One technical issue, the director Fran Martone is already pondering is how to fill the theater with the smell of baking bread.

[RELATED: “The Language Archive” speaks to difficulties of communicating from the heart]

The season’s final play “Murdering Medea” is the winner of the Telling Stories competition.   

While the three plays chosen as previous winners have been good scripts, Diehl said, this is the first one that really matches my vision for Telling Stories. “Murdering Medea” is a play that addresses social justice issues in “communities like ours.”

The play deals with the aftermath of the overturning of Roe V. Wade using the classical tragedy of  Medea. “It’s a really brilliant script.”

This will be the play’s first production, which is a condition of the competition. The playwright will have a couple developmental workshops of the work before being staged in Bowling Green.

All these productions fit with the realities of presenting theater in the theater on Oak Street venue which the Players opened in 2021.

`“We’re looking for plays that have smaller casts,” Diehl said. Ten or more is about the limit given the size of the venue.

“We don’t want plays that require a lot of scenic lighting and sound demands.”

That means musicals are likely a thing of the past, Diehl said. So many other nearby companies — Perrysburg Musical Theatre, 3B Productions, Waterville Playshop — “do musicals so well.”

Most importantly, “we want plays that people aren’t doing,” he said. “If we have this script that’s popular, we have this unwritten rule that it has not to have been done by an area theater for five years.”

This approach has attracted audiences and talent from throughout the region. That includes directors as well as actors. 

In addition to Martone, who helmed “The Moors” last season, directing “The Language Archive,” other directors are: Barbara Barkin, “Perfect Arrangement”;  Nancy Wright, “Be Here Now”; and Dillon Sickels, “For Peter Pan on her 70th Birthday.” 
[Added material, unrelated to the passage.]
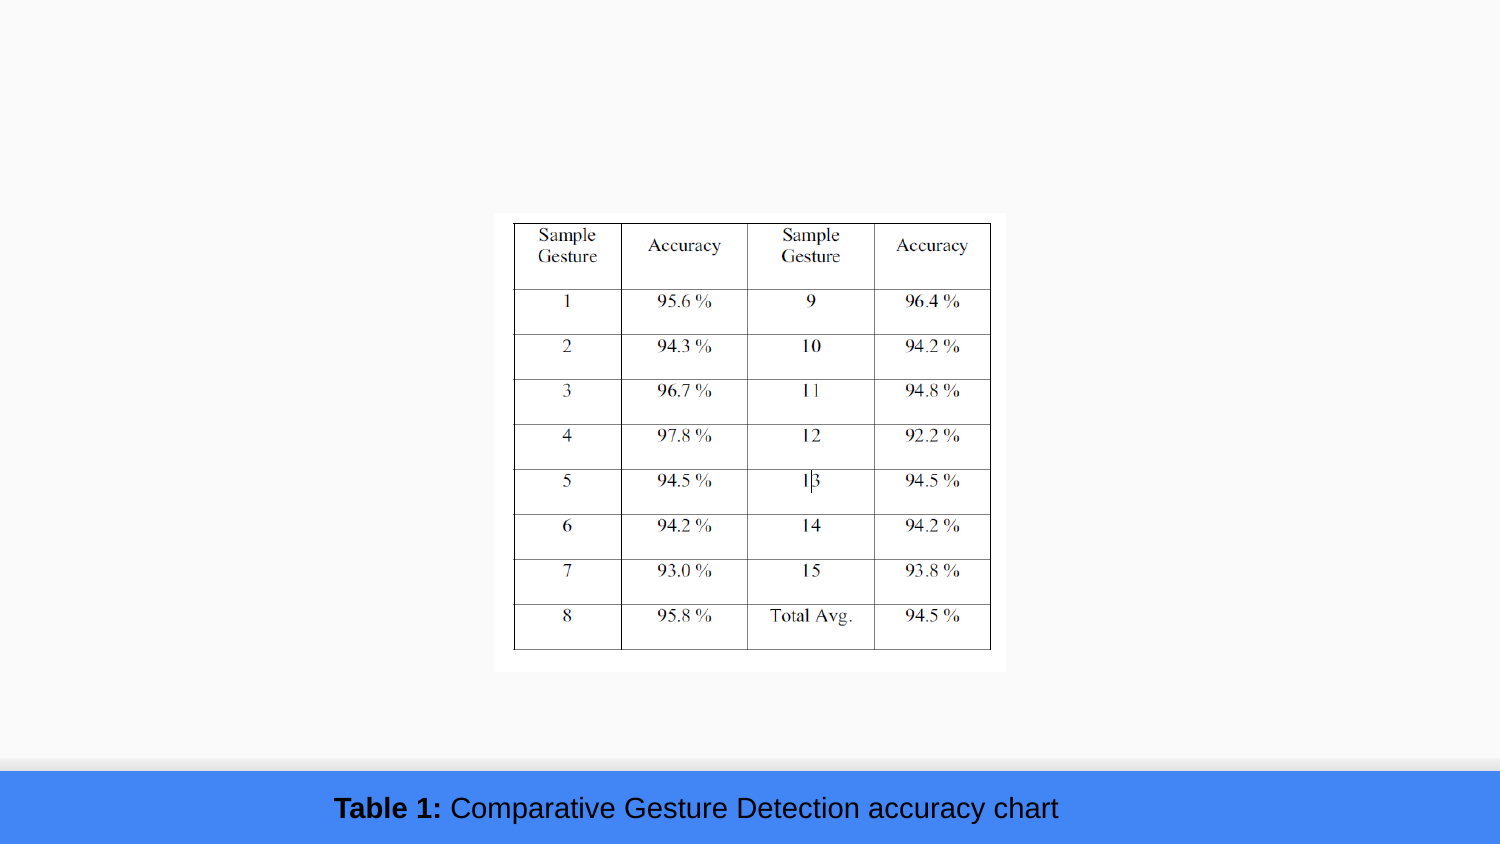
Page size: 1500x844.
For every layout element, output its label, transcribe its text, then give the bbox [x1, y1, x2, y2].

picture [493, 212, 1007, 673]
list Table 1: Comparative Gesture Detection accuracy chart [9, 770, 1385, 844]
The community theaters in the region are a community within themselves. They support each other, including by sharing news of casting calls and productions.

“We don’t stay alive by being insular,” Diehl said. There is a group of “tried and true Black Swampers” who attend every show,” he said. “We love them, but we love new people, too. … Every show we see a new group of people. … That’s how we carry on.”

He recalled a conversation with one regular. She told him that she enjoyed everything in the 2023-2024 season, particularly “Life Sucks,” the contemporary take on Chekov’s “Uncle Vanya.”

She did not like so much “the postmodern Ibsen,” she told Diehl. That play, “Nora,” happened to be the one Diehl had directed.

He’s fine with that. “I love to hear that there are things that resonate with people and there are things that don’t,” he said. “We want to tell stories that everyone can connect with. That’s what I think we’re doing. That’s what I hope we’re doing.”